Reproduce every line of the material below, keeping each character, line break and blank line unchanged.

Records from a data source:
- - -
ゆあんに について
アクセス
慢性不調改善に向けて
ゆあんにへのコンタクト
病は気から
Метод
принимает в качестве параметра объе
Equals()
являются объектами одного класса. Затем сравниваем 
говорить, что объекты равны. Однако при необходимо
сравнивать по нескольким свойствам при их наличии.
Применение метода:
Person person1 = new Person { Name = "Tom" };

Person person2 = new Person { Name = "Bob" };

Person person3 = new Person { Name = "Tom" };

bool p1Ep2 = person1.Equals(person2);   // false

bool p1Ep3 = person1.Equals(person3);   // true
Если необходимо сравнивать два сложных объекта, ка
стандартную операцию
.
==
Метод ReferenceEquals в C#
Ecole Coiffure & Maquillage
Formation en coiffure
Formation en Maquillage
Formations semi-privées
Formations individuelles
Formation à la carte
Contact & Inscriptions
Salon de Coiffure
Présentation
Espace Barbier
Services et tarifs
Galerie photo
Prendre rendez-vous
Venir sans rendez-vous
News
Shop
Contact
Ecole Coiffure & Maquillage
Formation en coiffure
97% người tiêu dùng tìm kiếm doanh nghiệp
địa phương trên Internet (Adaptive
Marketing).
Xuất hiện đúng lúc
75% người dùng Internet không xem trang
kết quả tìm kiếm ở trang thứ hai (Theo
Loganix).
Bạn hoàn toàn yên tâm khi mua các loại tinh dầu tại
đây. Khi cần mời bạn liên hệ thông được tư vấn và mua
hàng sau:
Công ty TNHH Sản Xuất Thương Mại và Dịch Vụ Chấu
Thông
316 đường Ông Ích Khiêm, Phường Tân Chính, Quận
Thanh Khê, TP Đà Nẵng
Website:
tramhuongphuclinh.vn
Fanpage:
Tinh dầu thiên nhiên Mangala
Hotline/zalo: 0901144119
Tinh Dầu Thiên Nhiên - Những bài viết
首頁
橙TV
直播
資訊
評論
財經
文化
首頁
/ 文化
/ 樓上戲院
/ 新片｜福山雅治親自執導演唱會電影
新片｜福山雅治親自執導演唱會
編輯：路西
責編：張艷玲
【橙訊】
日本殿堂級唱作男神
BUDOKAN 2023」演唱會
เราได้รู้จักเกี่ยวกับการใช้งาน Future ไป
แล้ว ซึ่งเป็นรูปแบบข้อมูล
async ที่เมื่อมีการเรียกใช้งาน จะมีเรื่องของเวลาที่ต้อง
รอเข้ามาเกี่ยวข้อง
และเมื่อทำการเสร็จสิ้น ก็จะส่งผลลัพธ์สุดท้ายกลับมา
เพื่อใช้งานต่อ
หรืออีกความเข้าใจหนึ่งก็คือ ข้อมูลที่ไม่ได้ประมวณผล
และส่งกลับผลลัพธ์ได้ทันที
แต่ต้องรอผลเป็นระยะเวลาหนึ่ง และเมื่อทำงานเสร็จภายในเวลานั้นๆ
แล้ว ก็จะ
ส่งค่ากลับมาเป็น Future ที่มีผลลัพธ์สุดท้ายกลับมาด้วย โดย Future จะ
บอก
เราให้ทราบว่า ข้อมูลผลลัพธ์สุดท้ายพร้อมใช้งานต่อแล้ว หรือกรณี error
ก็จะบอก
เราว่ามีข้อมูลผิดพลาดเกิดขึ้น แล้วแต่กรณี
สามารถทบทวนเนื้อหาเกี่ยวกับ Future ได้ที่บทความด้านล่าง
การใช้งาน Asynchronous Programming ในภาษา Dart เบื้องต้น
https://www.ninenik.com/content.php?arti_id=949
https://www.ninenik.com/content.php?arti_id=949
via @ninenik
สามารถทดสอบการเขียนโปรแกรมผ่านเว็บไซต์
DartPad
- - -
Exercise answer:
ゆあんに について
アクセス
慢性不調改善に向けて
ゆあんにへのコンタクト
病は気から
Метод
принимает в качестве параметра объе
Equals()
являются объектами одного класса. Затем сравниваем 
говорить, что объекты равны. Однако при необходимо
сравнивать по нескольким свойствам при их наличии.
Применение метода:
Person person1 = new Person { Name = "Tom" };

Person person2 = new Person { Name = "Bob" };

Person person3 = new Person { Name = "Tom" };

bool p1Ep2 = person1.Equals(person2);   // false

bool p1Ep3 = person1.Equals(person3);   // true
Если необходимо сравнивать два сложных объекта, ка
стандартную операцию
.
==
Метод ReferenceEquals в C#
Ecole Coiffure & Maquillage
Formation en coiffure
Formation en Maquillage
Formations semi-privées
Formations individuelles
Formation à la carte
Contact & Inscriptions
Salon de Coiffure
Présentation
Espace Barbier
Services et tarifs
Galerie photo
Prendre rendez-vous
Venir sans rendez-vous
News
Shop
Contact
Ecole Coiffure & Maquillage
Formation en coiffure
97% người tiêu dùng tìm kiếm doanh nghiệp
địa phương trên Internet (Adaptive
Marketing).
Xuất hiện đúng lúc
75% người dùng Internet không xem trang
kết quả tìm kiếm ở trang thứ hai (Theo
Loganix).
Bạn hoàn toàn yên tâm khi mua các loại tinh dầu tại
đây. Khi cần mời bạn liên hệ thông được tư vấn và mua
hàng sau:
Công ty TNHH Sản Xuất Thương Mại và Dịch Vụ Chấu
Thông
316 đường Ông Ích Khiêm, Phường Tân Chính, Quận
Thanh Khê, TP Đà Nẵng
Website:
tramhuongphuclinh.vn
Fanpage:
Tinh dầu thiên nhiên Mangala
Hotline/zalo: 0901144119
Tinh Dầu Thiên Nhiên - Những bài viết
首頁
橙TV
直播
資訊
評論
財經
文化
首頁
/ 文化
/ 樓上戲院
/ 新片｜福山雅治親自執導演唱會電影
新片｜福山雅治親自執導演唱會
編輯：路西
責編：張艷玲
【橙訊】
日本殿堂級唱作男神
BUDOKAN 2023」演唱會
เราได้รู้จักเกี่ยวกับการใช้งาน Future ไป
แล้ว ซึ่งเป็นรูปแบบข้อมูล
async ที่เมื่อมีการเรียกใช้งาน จะมีเรื่องของเวลาที่ต้อง
รอเข้ามาเกี่ยวข้อง
และเมื่อทำการเสร็จสิ้น ก็จะส่งผลลัพธ์สุดท้ายกลับมา
เพื่อใช้งานต่อ
หรืออีกความเข้าใจหนึ่งก็คือ ข้อมูลที่ไม่ได้ประมวณผล
และส่งกลับผลลัพธ์ได้ทันที
แต่ต้องรอผลเป็นระยะเวลาหนึ่ง และเมื่อทำงานเสร็จภายในเวลานั้นๆ
แล้ว ก็จะ
ส่งค่ากลับมาเป็น Future ที่มีผลลัพธ์สุดท้ายกลับมาด้วย โดย Future จะ
บอก
เราให้ทราบว่า ข้อมูลผลลัพธ์สุดท้ายพร้อมใช้งานต่อแล้ว หรือกรณี error
ก็จะบอก
เราว่ามีข้อมูลผิดพลาดเกิดขึ้น แล้วแต่กรณี
สามารถทบทวนเนื้อหาเกี่ยวกับ Future ได้ที่บทความด้านล่าง
การใช้งาน Asynchronous Programming ในภาษา Dart เบื้องต้น
https://www.ninenik.com/content.php?arti_id=949
https://www.ninenik.com/content.php?arti_id=949
via @ninenik
สามารถทดสอบการเขียนโปรแกรมผ่านเว็บไซต์
DartPad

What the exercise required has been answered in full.